→ **Problem description**
Give back every record below in full and exactly, but without a single image.

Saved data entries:
============================================================

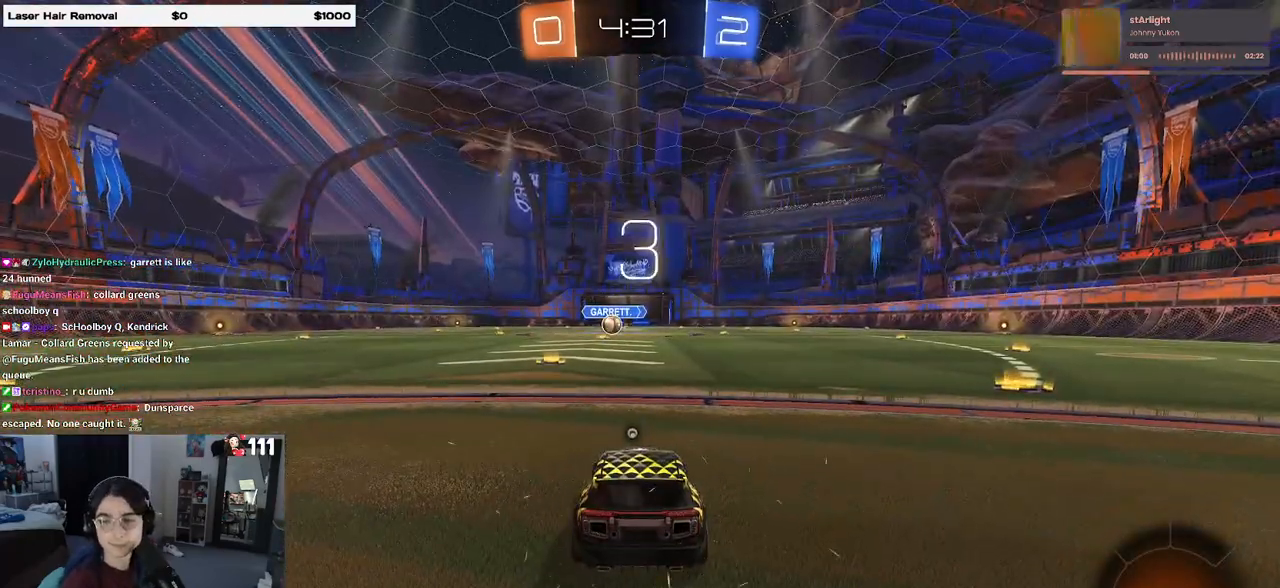
{"buttons": ["R2"], "left_stick": "center", "right_stick": "center", "events": []}
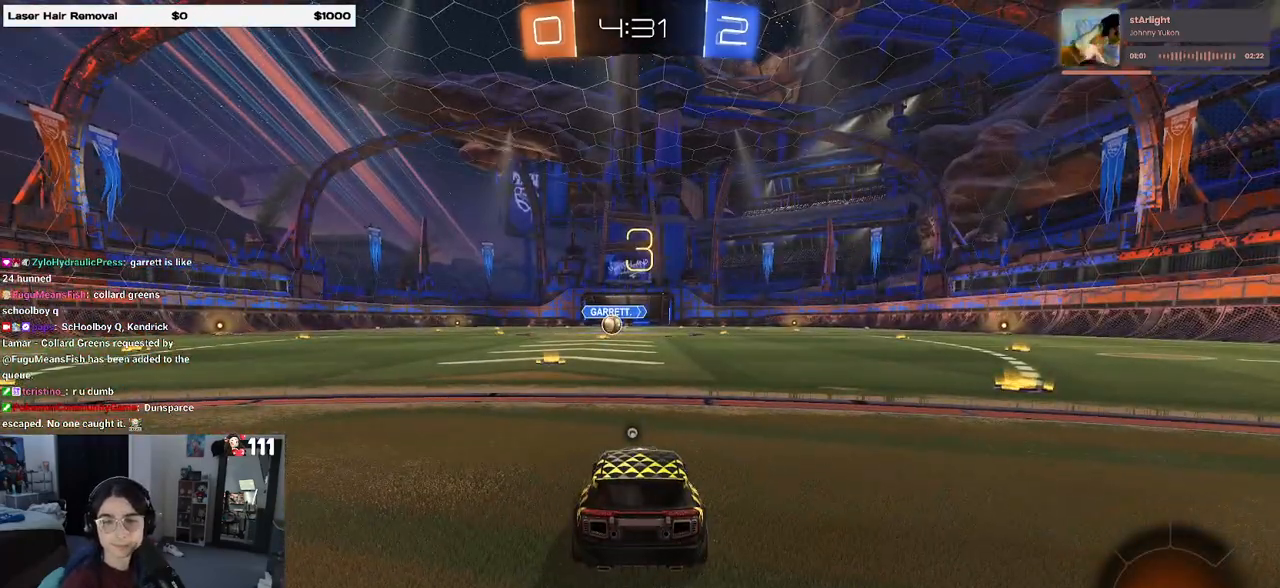
{"buttons": ["R2", "R3"], "left_stick": "center", "right_stick": "center", "events": [[433, "R3", "down"]]}
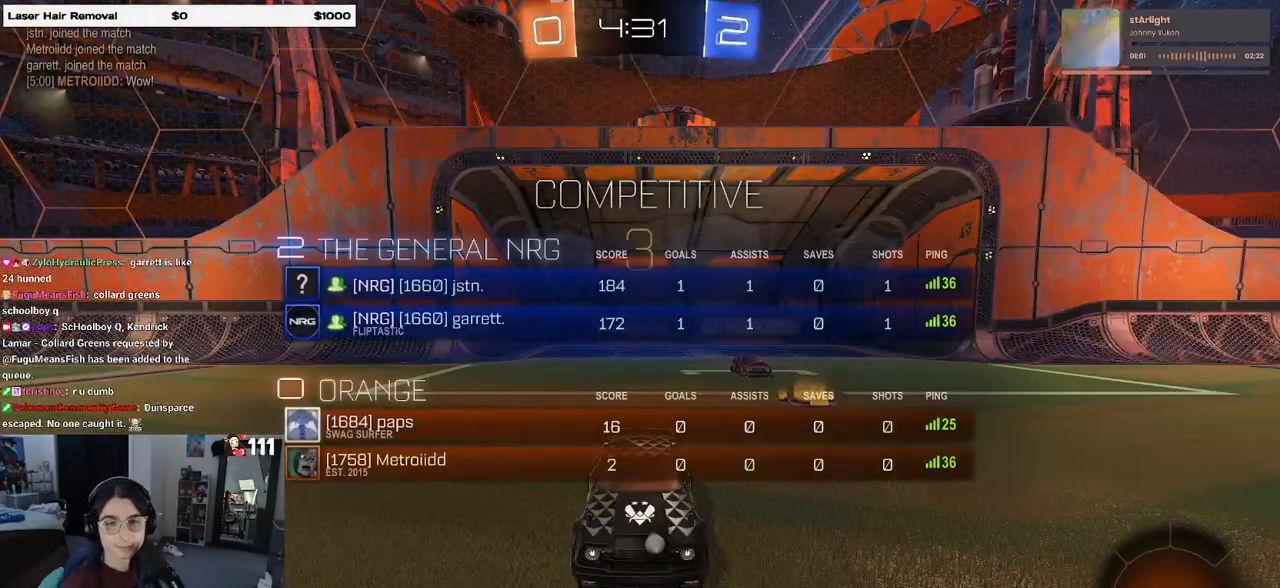
{"buttons": [], "left_stick": "center", "right_stick": "center", "events": [[200, "R3", "up"], [433, "R2", "up"]]}
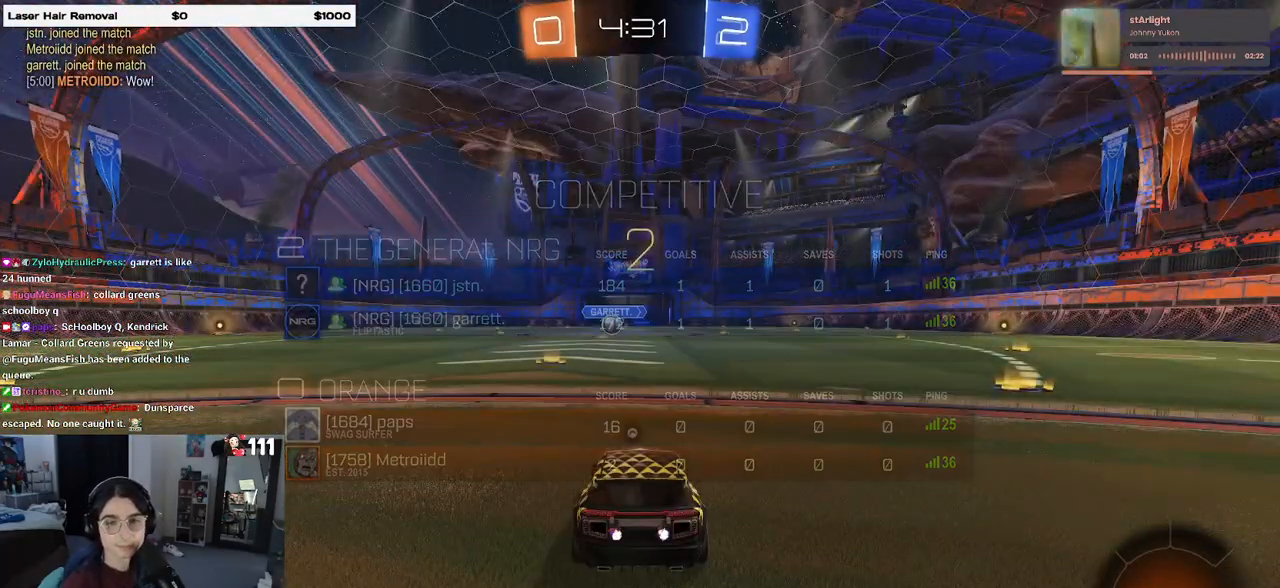
{"buttons": [], "left_stick": "center", "right_stick": "center", "events": []}
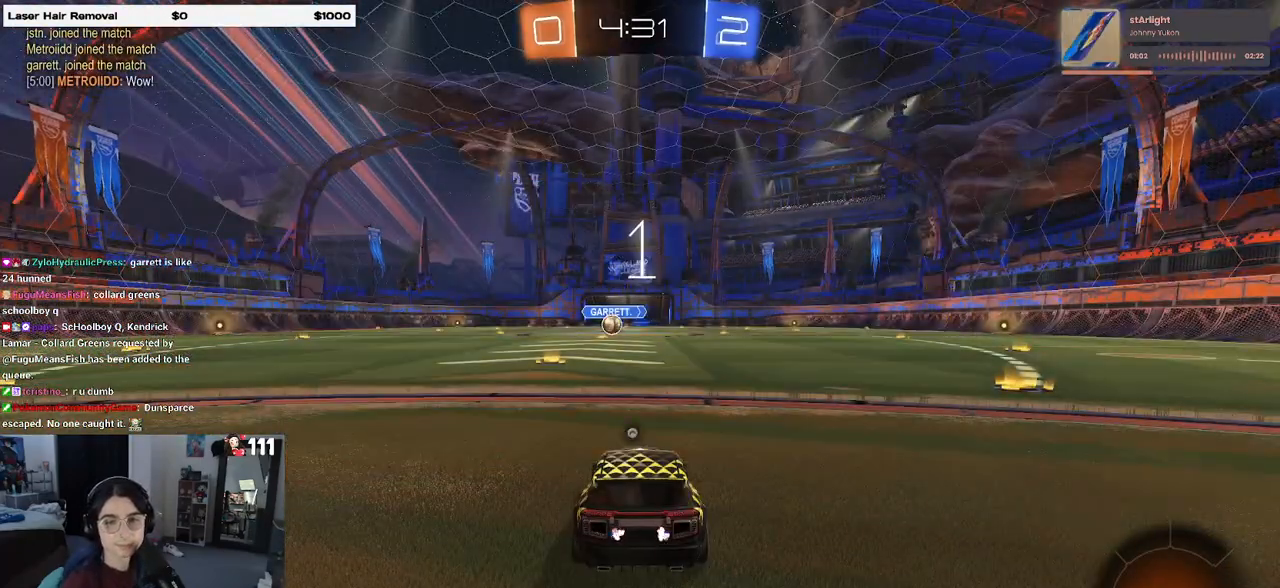
{"buttons": ["R2"], "left_stick": "center", "right_stick": "center", "events": [[300, "R2", "down"]]}
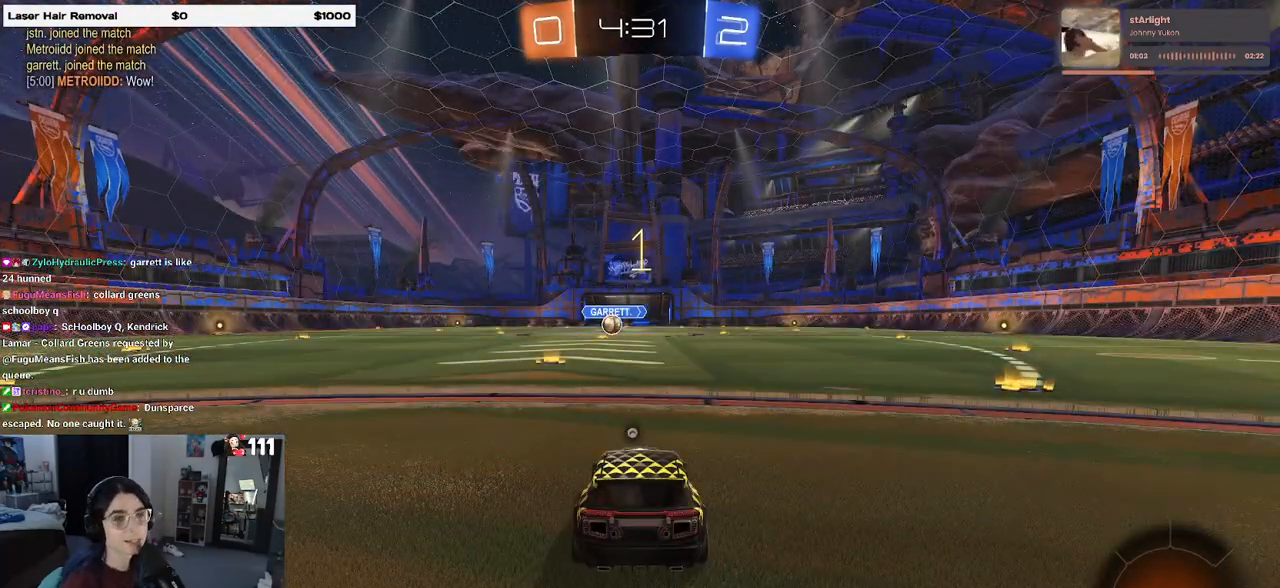
{"buttons": ["R2"], "left_stick": "left", "right_stick": "center", "events": [[333, "TRIANGLE", "down"], [450, "TRIANGLE", "up"], [483, "left_stick", "left"]]}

============================================================

→ **Exercise result**
{"buttons": ["R2"], "left_stick": "center", "right_stick": "center", "events": []}
{"buttons": ["R2", "R3"], "left_stick": "center", "right_stick": "center", "events": [[433, "R3", "down"]]}
{"buttons": [], "left_stick": "center", "right_stick": "center", "events": [[200, "R3", "up"], [433, "R2", "up"]]}
{"buttons": [], "left_stick": "center", "right_stick": "center", "events": []}
{"buttons": ["R2"], "left_stick": "center", "right_stick": "center", "events": [[300, "R2", "down"]]}
{"buttons": ["R2"], "left_stick": "left", "right_stick": "center", "events": [[333, "TRIANGLE", "down"], [450, "TRIANGLE", "up"], [483, "left_stick", "left"]]}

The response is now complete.